5. The Player: Opening tour of the lot
One of the perks of this Altman classic is the plethora of celebrity cameos. To make these star sightings seem like the real deal, we have to make belief that we truly are in the golden land of cinema. We arrive in Hollywood by this lengthy shot (over ten minutes in length). We glide through a real Hollywood lot and see the many workings that go on during a busy day. We stare into the offices of executives and hear awful pitch ideas we are not meant to know about.
We stumble upon a small accident where a slew of letters and packages have fallen (we zoom in to a written threat, which leaves a dirty taste in our mouths). We continue to snoop on meetings, peer into the postcards of others (and continue to see written threats).
We wanted to visit Hollywood, but we have overstayed our welcome by now. Through the glamour and invasions of privacy, we are now ready to witness a dark comedy that slams Hollywood harder than a gossip rag.
4. The Sacrifice: House on fire
Picking one Tarkovsky long take is nearly impossible, but the house catching fire might take the cake. Alexander, trying to lose all of his most beloved possessions in an effort to catch God’s attention, sets fire to his own house as another attempt.
Once we leave the property and witness the fire from the outside, the long take starts. We pan from left to right, and right to left. Each time we pass the burning house, more damage has taken place. Alexander’s loved ones sprint towards him and try to get him far away from the house.
Suddenly, the family vehicle has caught fire as well (the timing with the camera pan towards the lot is perfect). We slowly see both the house and the sanity of this family crumble. As Alexander is taken away in a small ambulance, we fixate squarely on the house. We know it will topple over at any second now. When it does, we feel both a fleeting sensation of relief and a titanic devastation.
3. Touch of Evil: Opening shot
We start right away with the planting of a timed bomb in a car. The next near-four minutes are dramatic irony, as we follow this car around a Mexican town about to cross the border into America.
The shot cranes over the buildings of this town so high up that we almost feel like a guardian angel without the ability to stop the incoming tragedy. We see the cars and pedestrians on the street, now looking like toy model versions, carry on without realizing what will happen.
Ramon and Susan Vargas are enjoying the night on the town with their eyes set on each other. We aren’t sure if they will come anywhere near the explosion when it will happen, so we are already biting our finger nails.
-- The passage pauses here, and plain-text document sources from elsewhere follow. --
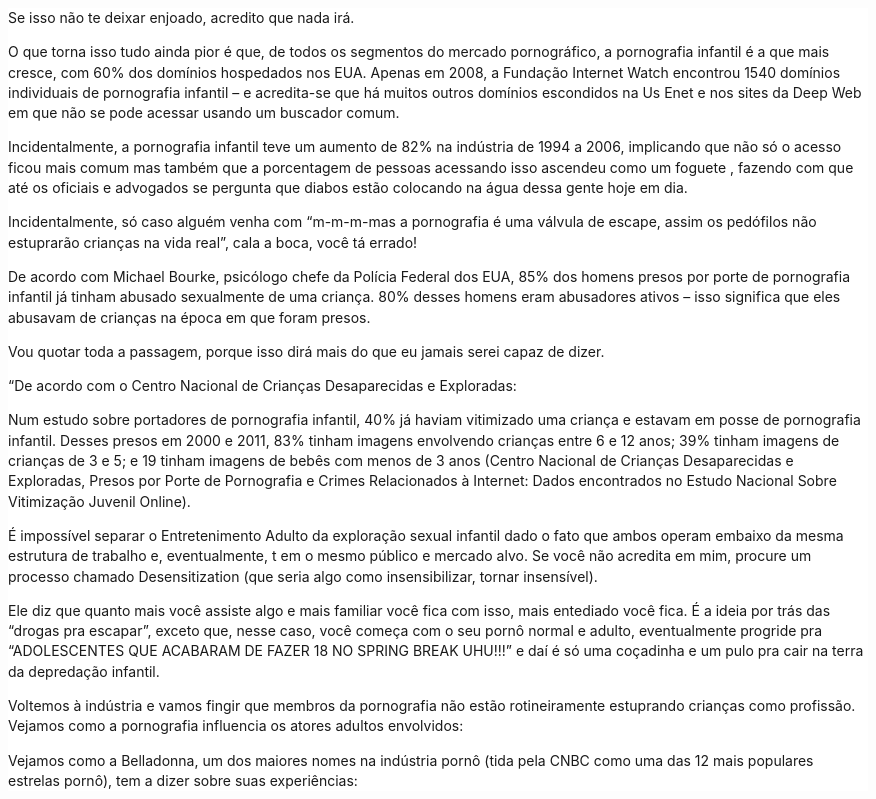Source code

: Se isso não te deixar enjoado, acredito que nada irá.

O que torna isso tudo ainda pior é que, de todos os segmentos do mercado
pornográfico, a pornografia infantil é a que mais cresce, com 60% dos domínios
hospedados nos EUA. Apenas em 2008, a Fundação Internet Watch encontrou 1540
domínios individuais de pornografia infantil – e acredita-se que há muitos
outros domínios escondidos na Us Enet e nos sites da Deep Web em que não se
pode acessar usando um buscador comum.

Incidentalmente, a pornografia infantil teve um aumento de 82% na indústria de
1994 a 2006, implicando que não só o acesso ficou mais comum mas também que a
porcentagem de pessoas acessando isso ascendeu como um foguete , fazendo com
que até os oficiais e advogados se pergunta que diabos estão colocando na água
dessa gente hoje em dia.

Incidentalmente, só caso alguém venha com “m-m-m-mas a pornografia é uma
válvula de escape, assim os pedófilos não estuprarão crianças na vida real”,
cala a boca, você tá errado!

De acordo com Michael Bourke, psicólogo chefe da Polícia Federal dos EUA, 85%
dos homens presos por porte de pornografia infantil já tinham abusado
sexualmente de uma criança. 80% desses homens eram abusadores ativos – isso
significa que eles abusavam de crianças na época em que foram presos.

Vou quotar toda a passagem, porque isso dirá mais do que eu jamais serei capaz
de dizer.

“De acordo com o Centro Nacional de Crianças Desaparecidas e Exploradas:

Num estudo sobre portadores de pornografia infantil, 40% já haviam vitimizado
uma criança e estavam em posse de pornografia infantil. Desses presos em 2000 e
2011, 83% tinham imagens envolvendo crianças entre 6 e 12 anos; 39% tinham
imagens de crianças de 3 e 5; e 19 tinham imagens de bebês com menos de 3 anos
(Centro Nacional de Crianças Desaparecidas e Exploradas, Presos por Porte de
Pornografia e Crimes Relacionados à Internet: Dados encontrados no Estudo
Nacional Sobre Vitimização Juvenil Online).

É impossível separar o Entretenimento Adulto da exploração sexual infantil dado
o fato que ambos operam embaixo da mesma estrutura de trabalho e,
eventualmente, t em o mesmo público e mercado alvo. Se você não acredita em
mim, procure um processo chamado Desensitization (que seria algo como
insensibilizar, tornar insensível).

Ele diz que quanto mais você assiste algo e mais familiar você fica com isso,
mais entediado você fica. É a ideia por trás das “drogas pra escapar”, exceto
que, nesse caso, você começa com o seu pornô normal e adulto, eventualmente
progride pra “ADOLESCENTES QUE ACABARAM DE FAZER 18 NO SPRING BREAK UHU!!!” e
daí é só uma coçadinha e um pulo pra cair na terra da depredação infantil.

Voltemos à indústria e vamos fingir que membros da pornografia não estão
rotineiramente estuprando crianças como profissão. Vejamos como a pornografia
influencia os atores adultos envolvidos:

Vejamos como a Belladonna, um dos maiores nomes na indústria pornô (tida pela
CNBC como uma das 12 mais populares estrelas pornô), tem a dizer sobre suas
experiências:
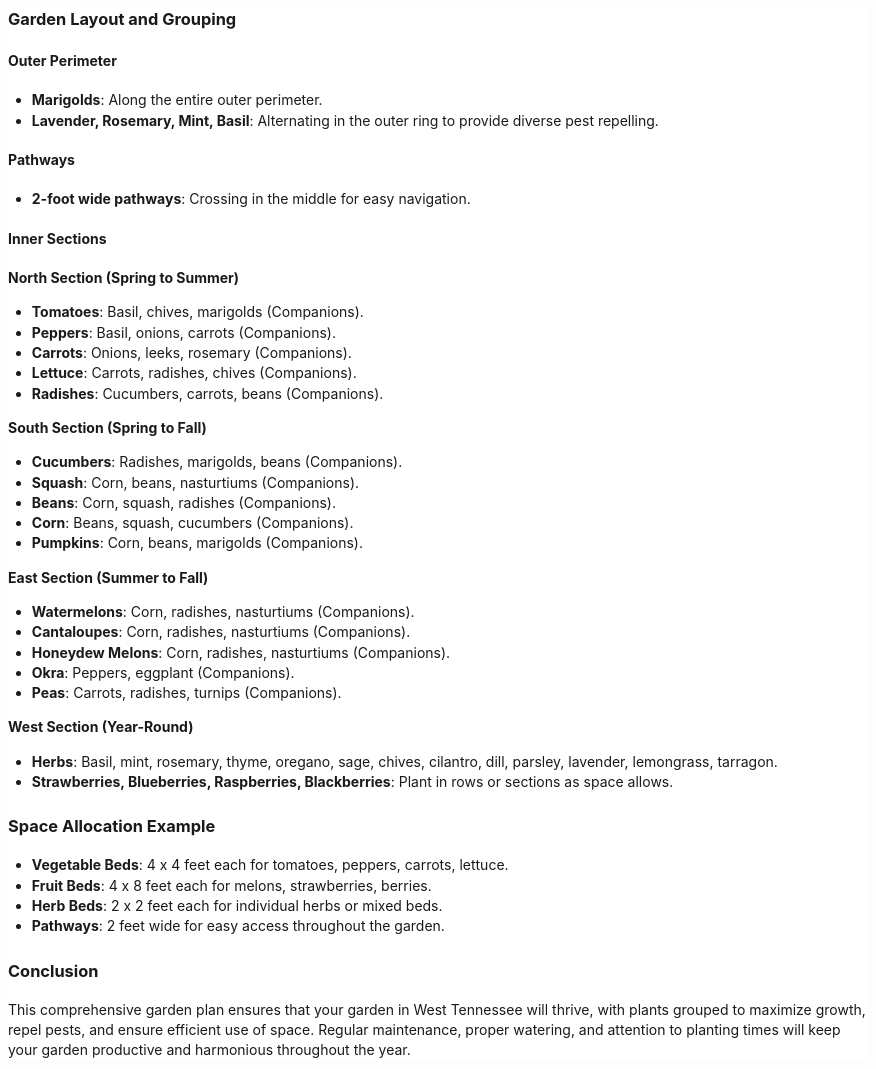 ### Garden Layout and Grouping

#### Outer Perimeter
- **Marigolds**: Along the entire outer perimeter.
- **Lavender, Rosemary, Mint, Basil**: Alternating in the outer ring to provide diverse pest repelling.

#### Pathways
- **2-foot wide pathways**: Crossing in the middle for easy navigation.

#### Inner Sections

**North Section (Spring to Summer)**
- **Tomatoes**: Basil, chives, marigolds (Companions).
- **Peppers**: Basil, onions, carrots (Companions).
- **Carrots**: Onions, leeks, rosemary (Companions).
- **Lettuce**: Carrots, radishes, chives (Companions).
- **Radishes**: Cucumbers, carrots, beans (Companions).

**South Section (Spring to Fall)**
- **Cucumbers**: Radishes, marigolds, beans (Companions).
- **Squash**: Corn, beans, nasturtiums (Companions).
- **Beans**: Corn, squash, radishes (Companions).
- **Corn**: Beans, squash, cucumbers (Companions).
- **Pumpkins**: Corn, beans, marigolds (Companions).

**East Section (Summer to Fall)**
- **Watermelons**: Corn, radishes, nasturtiums (Companions).
- **Cantaloupes**: Corn, radishes, nasturtiums (Companions).
- **Honeydew Melons**: Corn, radishes, nasturtiums (Companions).
- **Okra**: Peppers, eggplant (Companions).
- **Peas**: Carrots, radishes, turnips (Companions).

**West Section (Year-Round)**
- **Herbs**: Basil, mint, rosemary, thyme, oregano, sage, chives, cilantro, dill, parsley, lavender, lemongrass, tarragon.
- **Strawberries, Blueberries, Raspberries, Blackberries**: Plant in rows or sections as space allows.

### Space Allocation Example

- **Vegetable Beds**: 4 x 4 feet each for tomatoes, peppers, carrots, lettuce.
- **Fruit Beds**: 4 x 8 feet each for melons, strawberries, berries.
- **Herb Beds**: 2 x 2 feet each for individual herbs or mixed beds.
- **Pathways**: 2 feet wide for easy access throughout the garden.

### Conclusion
This comprehensive garden plan ensures that your garden in West Tennessee will thrive, with plants grouped to maximize growth, repel pests, and ensure efficient use of space. Regular maintenance, proper watering, and attention to planting times will keep your garden productive and harmonious throughout the year.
Finally, after a torturous few minutes, the car explodes (far away enough that none of the leads are merely witnesses and not victims). With this fear deeply set inside of our inner cores, Touch of Evil remains a walking-on-eggshells for the rest of its duration.
2. Victoria: Victoria
There is no other scene here. Victoria is literally one continuous scene that never cuts away (unlike films that are merely illusions of this feat). From start to finish, we witness the slowly unveiled events of the titular character. Infatuated, Victoria tags along with four young men in the wee hours of the morning. The film becomes a modern Band of Outsiders exercise, as Victoria finds herself in the company of criminals.
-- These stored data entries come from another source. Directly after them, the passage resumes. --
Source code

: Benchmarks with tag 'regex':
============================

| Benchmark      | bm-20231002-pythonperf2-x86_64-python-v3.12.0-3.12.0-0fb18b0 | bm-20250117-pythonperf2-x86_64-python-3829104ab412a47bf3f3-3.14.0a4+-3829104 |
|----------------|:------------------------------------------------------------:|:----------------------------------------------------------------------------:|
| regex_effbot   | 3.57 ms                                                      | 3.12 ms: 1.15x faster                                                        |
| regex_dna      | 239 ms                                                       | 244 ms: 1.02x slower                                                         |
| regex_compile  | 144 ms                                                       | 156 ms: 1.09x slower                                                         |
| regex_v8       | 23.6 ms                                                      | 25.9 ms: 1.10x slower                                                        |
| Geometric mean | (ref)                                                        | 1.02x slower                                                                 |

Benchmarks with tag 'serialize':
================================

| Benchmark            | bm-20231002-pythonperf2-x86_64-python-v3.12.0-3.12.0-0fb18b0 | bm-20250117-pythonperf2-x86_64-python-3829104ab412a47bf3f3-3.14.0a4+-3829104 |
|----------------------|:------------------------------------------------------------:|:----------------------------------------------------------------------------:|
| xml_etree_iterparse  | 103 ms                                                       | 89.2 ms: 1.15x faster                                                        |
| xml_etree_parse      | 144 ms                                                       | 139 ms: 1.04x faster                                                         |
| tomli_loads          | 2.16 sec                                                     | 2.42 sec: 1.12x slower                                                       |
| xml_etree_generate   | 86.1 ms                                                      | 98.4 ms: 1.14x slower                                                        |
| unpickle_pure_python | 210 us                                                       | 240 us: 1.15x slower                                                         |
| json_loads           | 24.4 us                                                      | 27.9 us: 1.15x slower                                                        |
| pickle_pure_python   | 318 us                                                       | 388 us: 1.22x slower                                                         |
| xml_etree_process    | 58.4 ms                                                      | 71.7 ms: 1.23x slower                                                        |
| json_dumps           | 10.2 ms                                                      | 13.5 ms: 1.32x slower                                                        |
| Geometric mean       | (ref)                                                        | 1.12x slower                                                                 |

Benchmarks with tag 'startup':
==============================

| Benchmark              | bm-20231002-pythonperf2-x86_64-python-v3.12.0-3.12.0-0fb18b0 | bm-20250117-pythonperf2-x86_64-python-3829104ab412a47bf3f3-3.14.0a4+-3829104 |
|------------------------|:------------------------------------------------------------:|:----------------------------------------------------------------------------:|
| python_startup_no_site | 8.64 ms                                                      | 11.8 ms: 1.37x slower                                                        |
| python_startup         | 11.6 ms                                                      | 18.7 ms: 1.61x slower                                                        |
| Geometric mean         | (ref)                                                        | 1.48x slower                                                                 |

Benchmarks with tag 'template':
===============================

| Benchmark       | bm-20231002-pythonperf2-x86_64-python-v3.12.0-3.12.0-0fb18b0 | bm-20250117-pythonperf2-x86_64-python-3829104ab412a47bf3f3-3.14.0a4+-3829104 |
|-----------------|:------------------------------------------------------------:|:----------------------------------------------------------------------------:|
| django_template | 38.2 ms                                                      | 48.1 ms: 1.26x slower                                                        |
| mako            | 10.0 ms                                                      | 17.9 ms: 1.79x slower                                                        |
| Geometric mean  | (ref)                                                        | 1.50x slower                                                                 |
Before this story takes a deep nosedive, we are humbled by Victoria’s talents as an expert pianist (again, the whole film is one take, so this moment is Victoria’s moment of bumping the lamp: adding difficulty to an already fascinating technical achievement).
We feel as though we are very curious witnesses that have stayed too closely for the entire ride (almost as if we are Victoria, without the esteem of being acknowledged at all). Victoria feels dangerous, because we have been at the scene of the crime the entire time, and we were never allowed to breathe through it all.
1. Young and Innocent: Finding Guy
This is the shortest take on this list, but it may be one of the most impressive for its time. Of course, Alfred Hitchcock has worked with longer takes (looking at Rope, for example), but Young and Innocent’s iconic crane shot has to be his most dazzling long shot ever.
For 1937, a high-up crane shot that pans through multiple rooms and slowly zooms in on the eyes of a particular person is absolutely insane (and, likely, only the kind of shot the perfectionist Hitchcock would have achieved back then). Erica looks hopeless as she sits in the back of a hotel ballroom trying to identify a murderer on the run.
Then commences the minute-and-a-half shot (an eternity for 1937), where we search and search and search until we finally narrow in on a minstrel band performing. The drummer is barely playing, but the camera closes in on his eyes; the notable twitching means this is Guy, and we have finally found him after this entire film. This long take in Young and Innocent may not be that lengthy, but it is a terrific cinematic plot device that stands out from the entire film.